Questo inverno la montagna si sono sentiti fortemente gli effetti della crisi climatica, delle scarse precipitazioni e dell’aumento delle temperature. Le precipitazioni nevose sono state esigue con impatti negativi anche sul turismo invernale e la stagione sciistica. Per compensare la mancanza di neve naturale, l’Italia ha puntato sull’innevamento artificiale, una pratica non sostenibile e alquanto dispendiosa in termini economici.
A parlar chiaro sono i dati del nuovo dossier di Legambiente “Nevediversa 2023. Il turismo invernale nell’era della crisi climatica” presentato qualche giorno fa a Torino. L’Italia, stando alle ultime stime disponibili, è tra i paesi alpini più dipendenti dalla neve artificiale con il 90% di piste innevate artificialmente. Seguono Austria (70%), Svizzera (50%), Francia (39%) e Germania, con il 25%. Preoccupante il numero di bacini idrici artificiali presenti in montagna ubicati in prossimità dei comprensori sciistici italiani e utilizzati principalmente per l’innevamento artificiale: grazie all’utilizzo di immagini satellitari, per la prima volta Legambiente ha mappato questi bacini contandone ben 142, per una superficie totale pari a circa 1.037.377 mq. Il Trentino Alto Adige detiene il primato con 59 invasi, seguito da Lombardia con 17 invasi e dal Piemonte con 16 bacini. Nel Centro Italia, l’Abruzzo è quello che ne conta di più, ben 4.
Per Legambiente il sistema di innevamento artificiale non è una pratica sostenibile e di adattamento, dato che comporta consistenti consumi di acqua, energia e suolo in territori di grande pregio. In particolare, l’associazione ha fatto la seguente stima: considerando che in Italia il 90% delle piste è dotato di impianti di innevamento artificiale, il consumo annuo di acqua già ora potrebbe raggiungere 96.840.000 di m³ che corrispondono al consumo idrico annuo di circa una città da un milione di abitanti. Inoltre, l’innevamento artificiale richiede sempre maggiori investimenti per nuove tecnologie ed enormi oneri a carico della pubblica amministrazione.

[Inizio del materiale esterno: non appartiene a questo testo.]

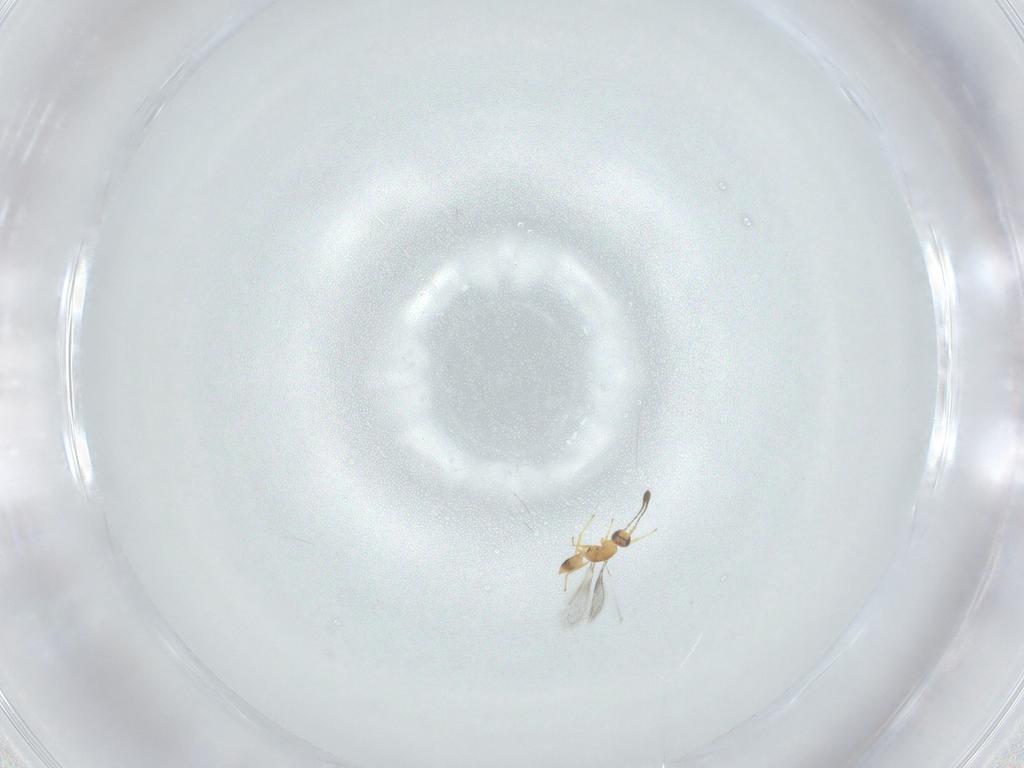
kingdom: Animalia
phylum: Arthropoda
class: Insecta
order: Hymenoptera
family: Mymaridae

Senza contare che il costo della produzione di neve artificiale sta anche lievitando, passando dai 2 euro circa a metro cubo del 2021-2022, ai 3-7 euro al metro cubo nella stagione 2022-2023. Per questi motivi Legambiente torna a ribadire l’urgenza di ripensare ad un nuovo modello di turismo invernale montano ecosostenibile, partendo da una diversificazione delle attività.